◆ **EXERCISE AIM**:
Please copy word for word everything in the passage on the central limit theorem from "That is because" down to "100*.5 = 50.".

*** Opening EXTRACTED TEXT ***

The Central Limit Theorem
The central limit theorem tells us what we can expect to
see happening to the sum or the sample mean, x-bar, if we
take a random sample from a population. For example, suppose
we toss a coin 10,000 times. We could get anywhere from zero
heads to 10,000 heads, but the central limit theorem says
that it is very unlikely that we would get more than 5,200
or less than 4,800 heads. It is more precise than this: it
says that we should expect about 5000 heads give or take 50.
That is because the expected sum is N*(expected value of the
original distribution), or 10,000*.5 = 5,000. We would not
get the same value each time we tossed a coin 10,000 times,
but rather there would be variation in the sums. We can
measure this variation with a standard deviation, which is
called the standard error of the sample sum. It is found by
multiplying the standard deviation of the original
distribution by the square root of n, or 100*.5 = 50.
Because 5200 is four standard errors above where we expect
to be, the probability of being this many standard errors
away from the mean is very small. Further, if we have a big
enough sample size (usually 30 is big enough unless the
distribution is highly skewed), then the sample sums and
means will be distributed in something very close to a
normal distribution. (Although the sample sum and mean are
fixed numbers for any one sample, when we take repeated
samples, we can treat them as variables.)
If we are looking for the sample mean rather than the
sample sum, we divide both the expected sum and the standard
error of the sum by n. Hence, the expected value of the
sample mean will be the mean of the original distribution
and the standard deviation or standard error of the sample
mean will be the standard deviation of the original
distribution divided by the square root of the sample
size.
The central limit theorem is a bit of magic because it
implies that if we have a process that is totally random, we
can get something predictable if we run the process over and
over again. This predictability is what makes both the
insurance and the gambling industries possible.
|
|

*** Closing EXTRACTED TEXT ***
*** Opening RECORDED INFORMATION ***

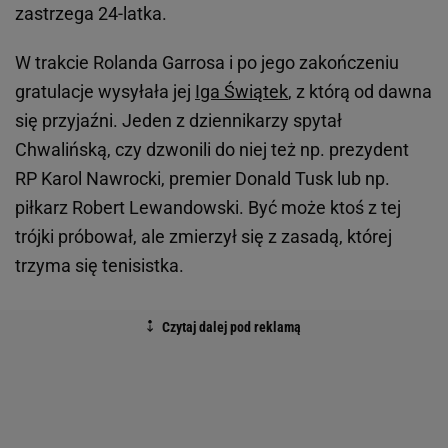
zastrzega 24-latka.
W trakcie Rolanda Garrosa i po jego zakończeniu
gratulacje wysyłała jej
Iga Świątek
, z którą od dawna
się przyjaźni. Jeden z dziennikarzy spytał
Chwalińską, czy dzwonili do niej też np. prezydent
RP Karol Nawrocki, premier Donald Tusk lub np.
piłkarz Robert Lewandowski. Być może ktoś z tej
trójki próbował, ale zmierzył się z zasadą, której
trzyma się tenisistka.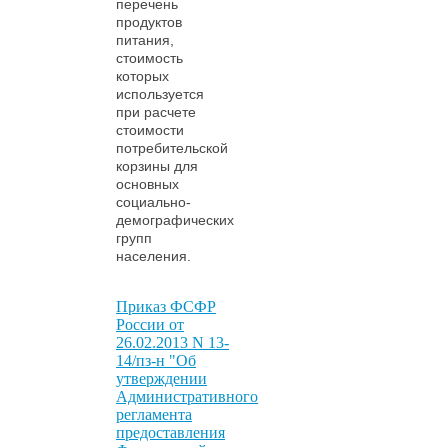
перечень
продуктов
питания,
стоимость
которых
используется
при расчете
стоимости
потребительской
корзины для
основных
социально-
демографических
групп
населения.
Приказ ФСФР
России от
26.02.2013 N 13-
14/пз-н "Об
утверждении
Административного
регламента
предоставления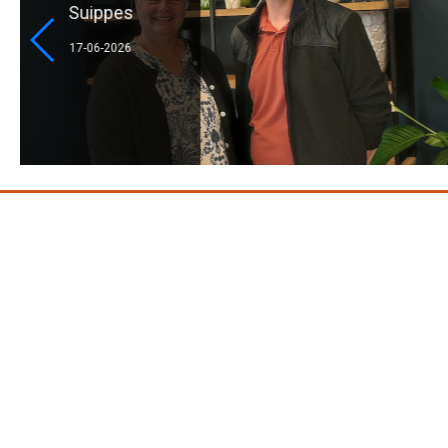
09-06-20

*** Closing RECORDED INFORMATION ***
*** Opening RECORDED INFORMATION ***

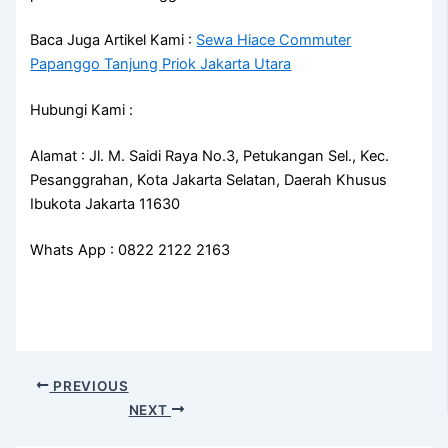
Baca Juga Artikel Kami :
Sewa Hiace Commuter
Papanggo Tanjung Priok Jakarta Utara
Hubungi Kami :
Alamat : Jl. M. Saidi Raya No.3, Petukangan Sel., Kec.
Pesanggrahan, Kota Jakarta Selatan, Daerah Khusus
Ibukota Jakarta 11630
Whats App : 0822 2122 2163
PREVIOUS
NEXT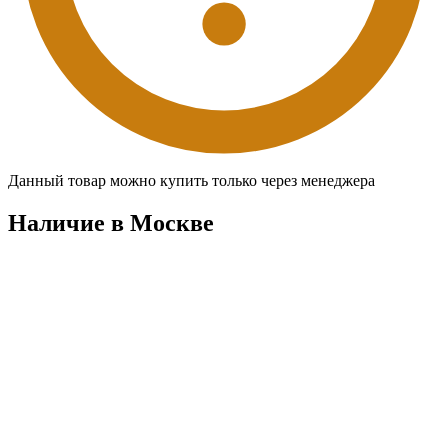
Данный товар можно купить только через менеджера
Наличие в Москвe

*** Closing RECORDED INFORMATION ***

◆ **YOUR SOLUTION**:
That is because the expected sum is N*(expected value of the
original distribution), or 10,000*.5 = 5,000. We would not
get the same value each time we tossed a coin 10,000 times,
but rather there would be variation in the sums. We can
measure this variation with a standard deviation, which is
called the standard error of the sample sum. It is found by
multiplying the standard deviation of the original
distribution by the square root of n, or 100*.5 = 50.